What is expected:
Can you format everything in the entries from the line containing "scientific name: Agrostis castellana" down to the line containing "elevation (m): 2591", both included, as a JSON list of strings with one string per line, skipping blank lines and leaving out the pictures?

· · · ·

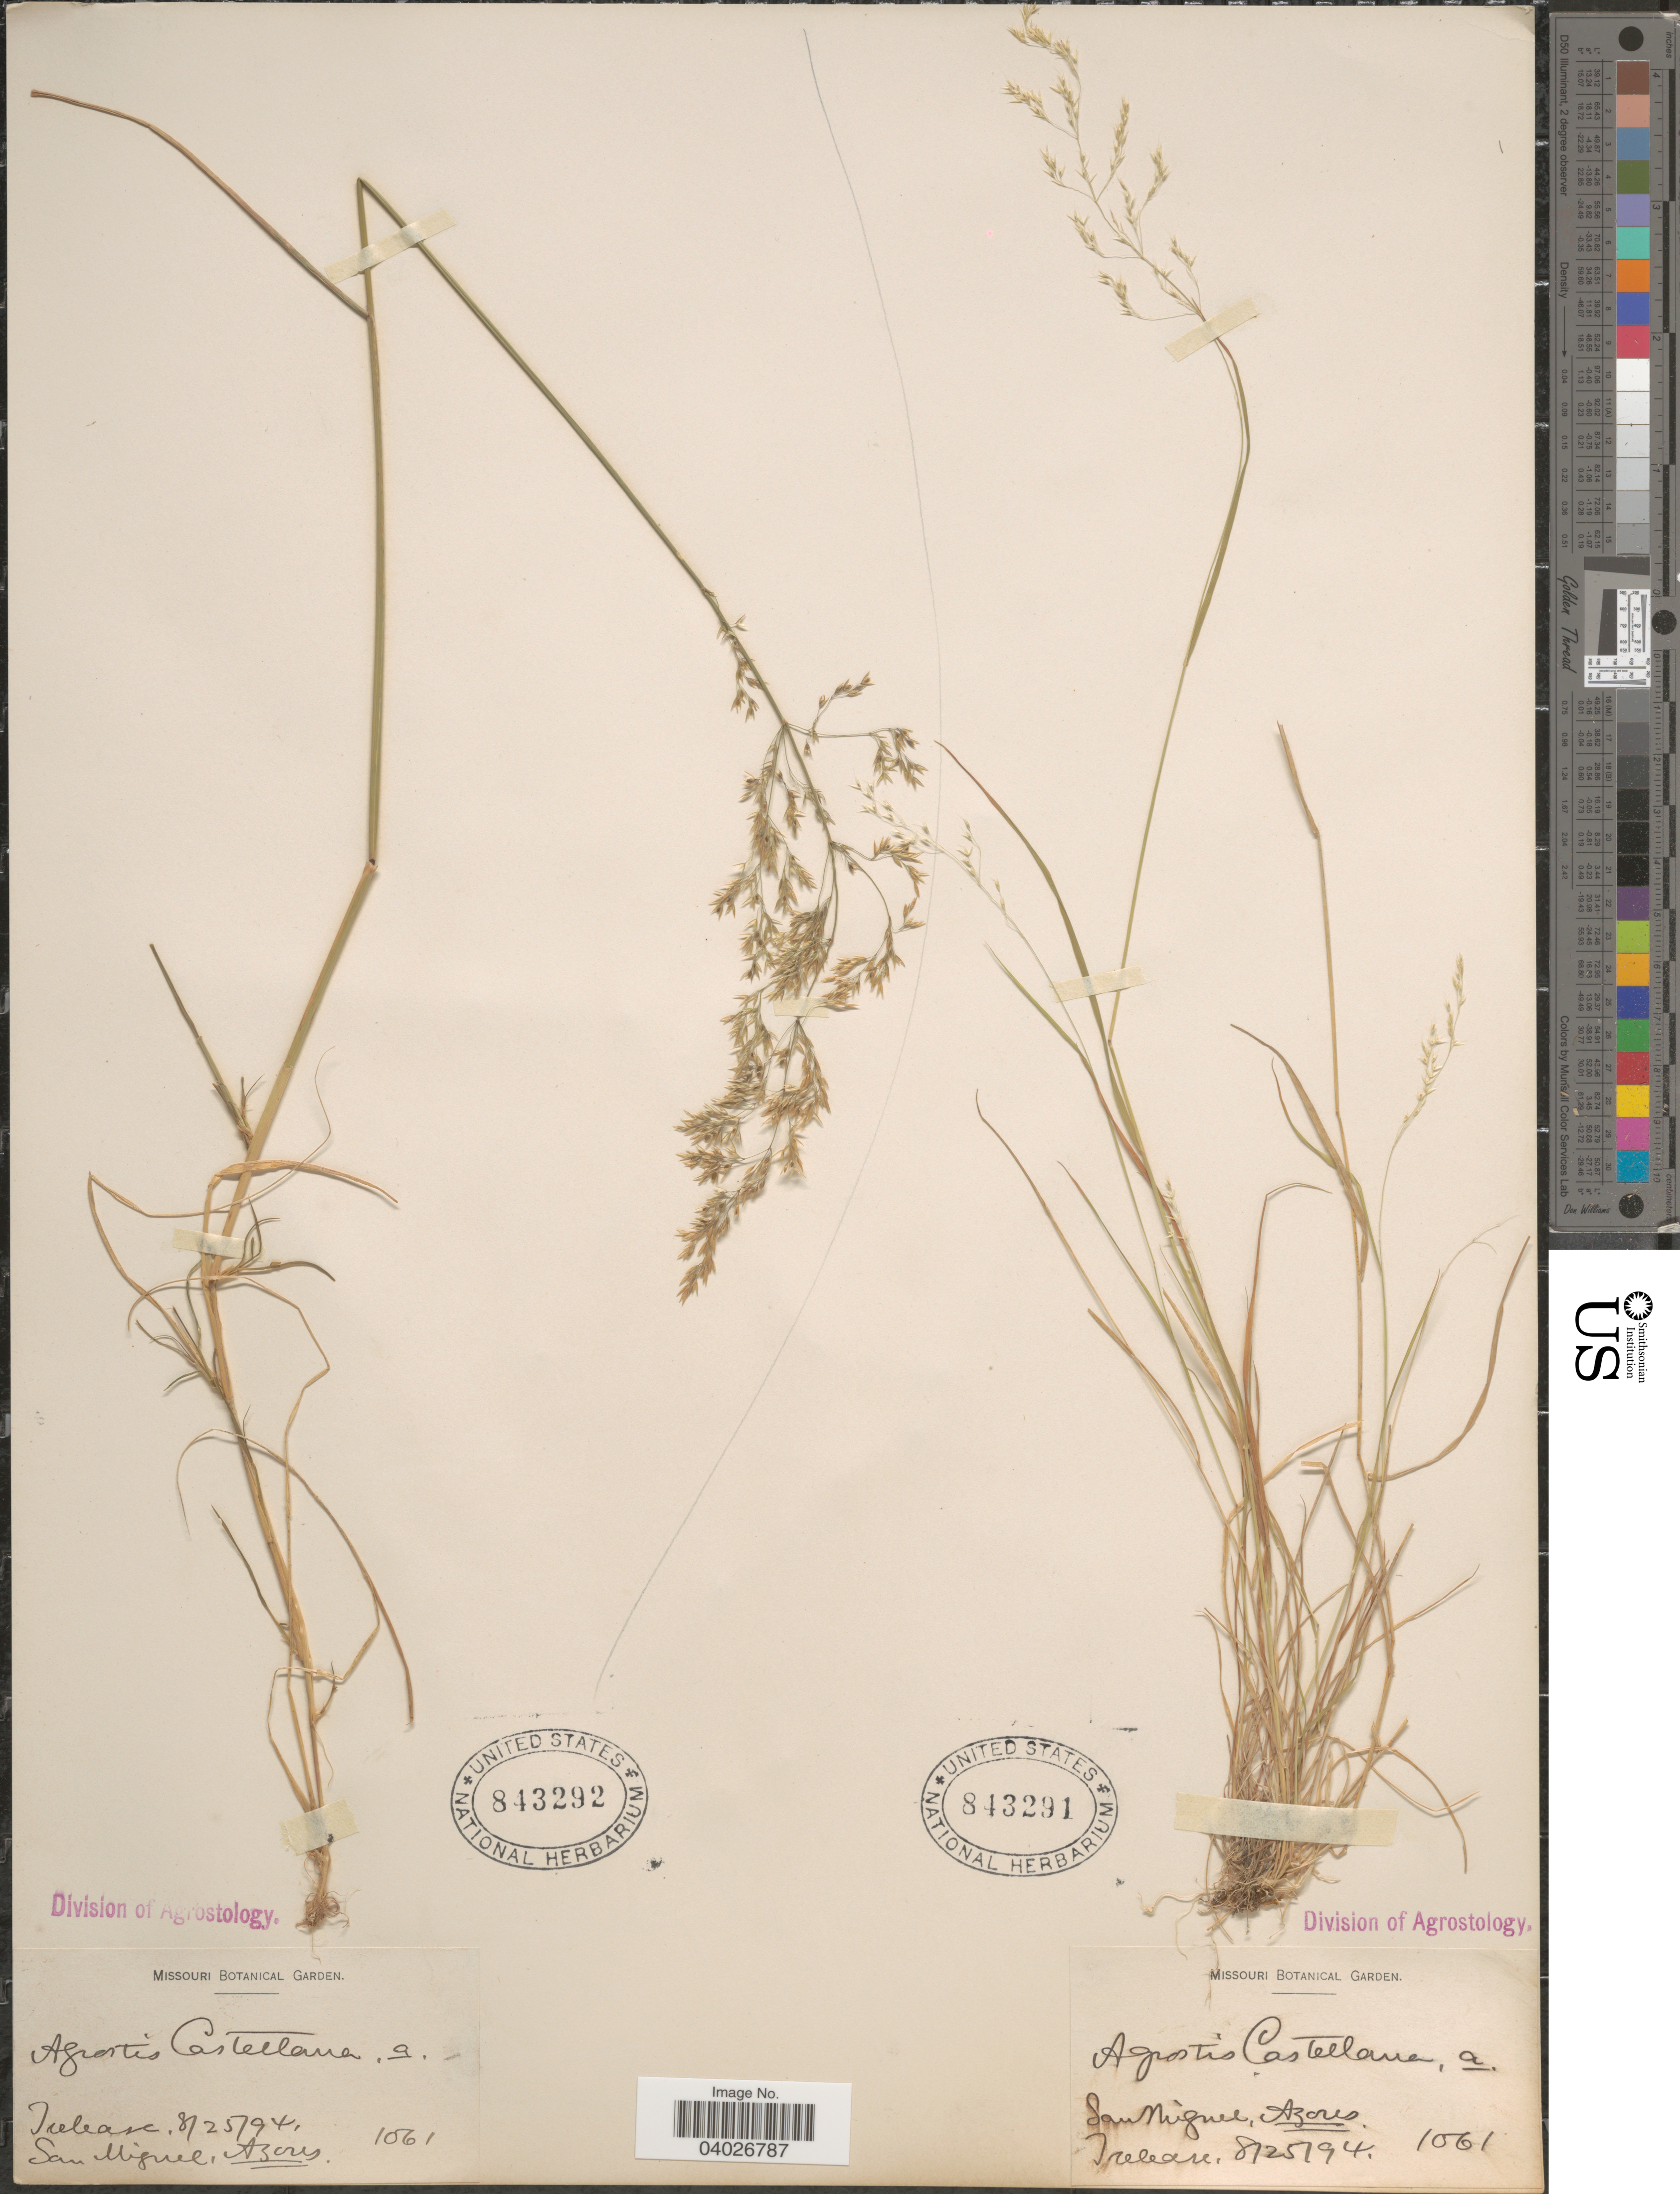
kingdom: Plantae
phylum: Tracheophyta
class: Liliopsida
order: Poales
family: Poaceae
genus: Agrostis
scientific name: Agrostis castellana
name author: Boiss. & Reut.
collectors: -- Trelease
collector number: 1061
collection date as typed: Transcribed d/m/y: 25/8/94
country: Portugal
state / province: Azores (Aut. Reg.)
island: São Miguel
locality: San Miguel.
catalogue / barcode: US 843292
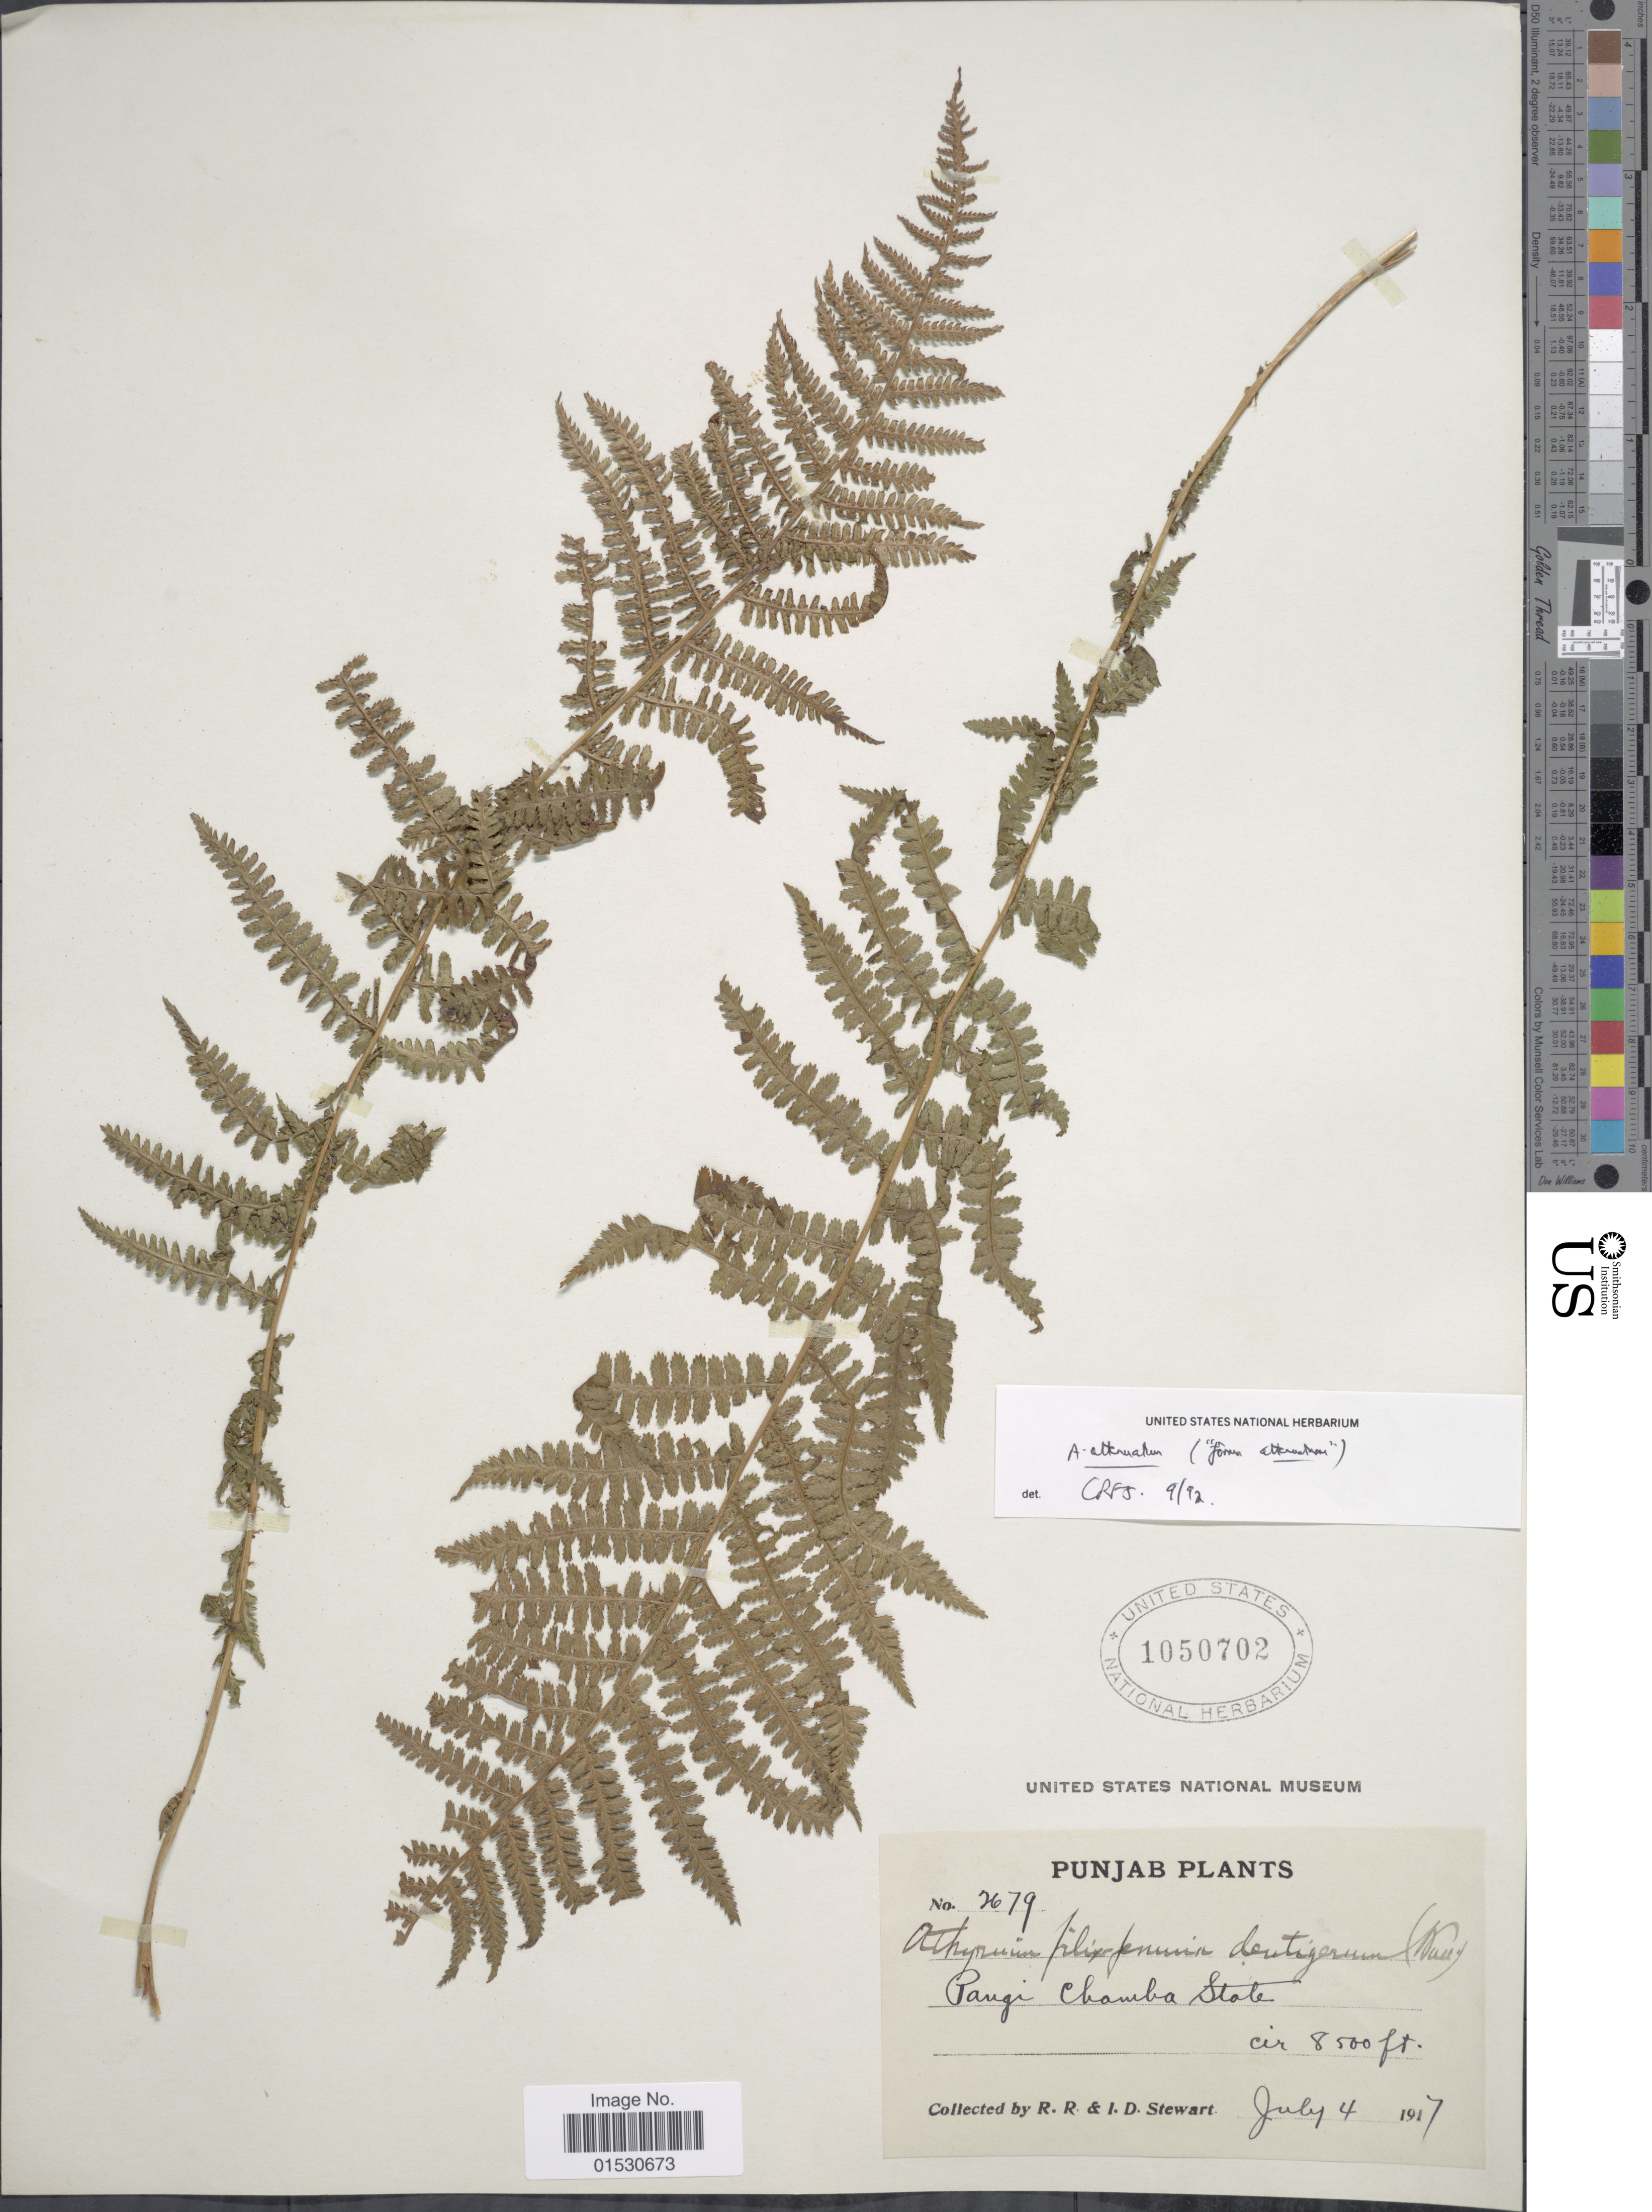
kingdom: Plantae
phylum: Tracheophyta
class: Polypodiopsida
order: Polypodiales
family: Athyriaceae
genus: Athyrium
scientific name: Athyrium filix-femina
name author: (L.) Roth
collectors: R. R. Stewart & I. Stewart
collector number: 2679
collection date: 1917-07-04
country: India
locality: Punjab, Pangi Chamba State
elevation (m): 2591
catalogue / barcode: US 1050702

· · · ·

Solution to the exercise:
[
  "scientific name: Agrostis castellana",
  "name author: Boiss. & Reut.",
  "collectors: -- Trelease",
  "collector number: 1061",
  "collection date as typed: Transcribed d/m/y: 25/8/94",
  "country: Portugal",
  "state / province: Azores (Aut. Reg.)",
  "island: São Miguel",
  "locality: San Miguel.",
  "catalogue / barcode: US 843292",
  "kingdom: Plantae",
  "phylum: Tracheophyta",
  "class: Polypodiopsida",
  "order: Polypodiales",
  "family: Athyriaceae",
  "genus: Athyrium",
  "scientific name: Athyrium filix-femina",
  "name author: (L.) Roth",
  "collectors: R. R. Stewart & I. Stewart",
  "collector number: 2679",
  "collection date: 1917-07-04",
  "country: India",
  "locality: Punjab, Pangi Chamba State",
  "elevation (m): 2591"
]